About a month ago, we launched m.yelp.com specifically targeting iPhone, Android, and WebKit-based smart phones. Our engineering team pushes code live on average three times a day. Moving fast means we need to have sound engineering practices internally — such as code reviews by peers and automated testing tools such as unit-tests and static analysis — to catch mistakes before they happen. In this blog post we will detail a misstep that we made and the response that followed.

On the morning of October 27, 2011, we were alerted by a team of researchers at Harvard, Yale, and Boston University that they had found a servlet on m.yelp.com that could expose private user information. Working jointly with this team, our engineers gained a full understanding of the exposure. The leak allowed clients to see a JSON dictionary with user-specific fields, including email address, birth date, gender, and full names. No financially sensitive information was exposed.

Once we understood the risk to our users we immediately took the mobile site down. We resolved the issue within an hour, but kept the site down for 12 more while we double- and triple-checked for other issues (none were found). We analyzed the servlet’s access logs to see if anyone exploited the hole, but we did not find any evidence that user information had actually been collected. We also created an automated system to detect sensitively named fields (last_name, birthdate, etc..) being sent to clients. Following this work, we felt comfortable that the risk of a future exposure of this type had been mitigated; so we turned the mobile site back on.

The servlet at issue was using an ORM to retrieve information from the database. An ORM (object-to-relational mapper) system that automatically creates objects containing database content may make it easy to access that data, but it also introduces risk if those objects are not sanitized before being passed across a trust boundary. In this case, we missed a sanitation step in a servlet when grabbing data from the ORM.

Our python logic for the biz details servlet looks like the following:
def reviews(self, businesss_id):
     “““unsafe version of reviews()“““
    reviews = self.get_business_reviews(business_id)
    return json.write(
        # UNSAFE CODE: unsanitized data going to the
        # client DANGER!
        {'reviews': reviews}

In the code above, the call get_business_reviews() under the covers returns data about reviews, including details of the users who wrote the reviews. This is where the private information on the user is requested.

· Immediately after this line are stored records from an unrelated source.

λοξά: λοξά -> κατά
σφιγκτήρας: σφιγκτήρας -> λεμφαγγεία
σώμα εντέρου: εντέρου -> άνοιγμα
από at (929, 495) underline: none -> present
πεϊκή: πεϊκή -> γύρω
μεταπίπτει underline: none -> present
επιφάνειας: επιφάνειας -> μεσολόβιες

To illustrate, here is an example JSON response from the offending servlet:
{'reviews' : [...
           'user': {'birthdate': '1971,01,01',
                    'display_name': 'Art G.',
                    'first_name': 'Art',
                    'gender': 'm',
                    'last_name' : 'Goldfin', 
            }, …]
Note: birthdate, gender, and last_name are all private fields that shouldn’t have been returned in the JSON response.

The above servlet function reviews() was rewritten to (approximately this):
def reviews(self, business_id):
    “““output filtered version of reviews()“““
    reviews = self.get_business_reviews(business_id)
    # Filter reviews to contain only data necessary
    # for frontend
    safe_reviews = filter_for_frontend(reviews)

    return json.write({'reviews': safe_reviews})

In the second implementation of the reviews() function you can see that the reviews object is transformed by filter_for_frontend() before being written into the JSON response.  We’ve also modified json.write() to have a list of sensitive fields that will throw an exception if an engineer tries to pass a field with a restricted name like last_name, birthdate, etc.. With these protections in place, we’re well protected from this type of exposure in the future.

We’d like to thank researchers at Harvard, Yale, and Boston University:

We appreciate the team’s diligence in finding and notifying us about this important problem; their thoughtful handling of a sensitive and tricky security situation is commendable. If you do find any security-related issues on Yelp, please send an email to security-abuse@yelp.com.

Yelp’s Engineering team is committed to excellence in engineering and data security; this incident was responded to with full force. Keeping user data safe is a top priority for Yelp, and we’ve taken concrete steps in response to this incident to make sure that it will not happen again.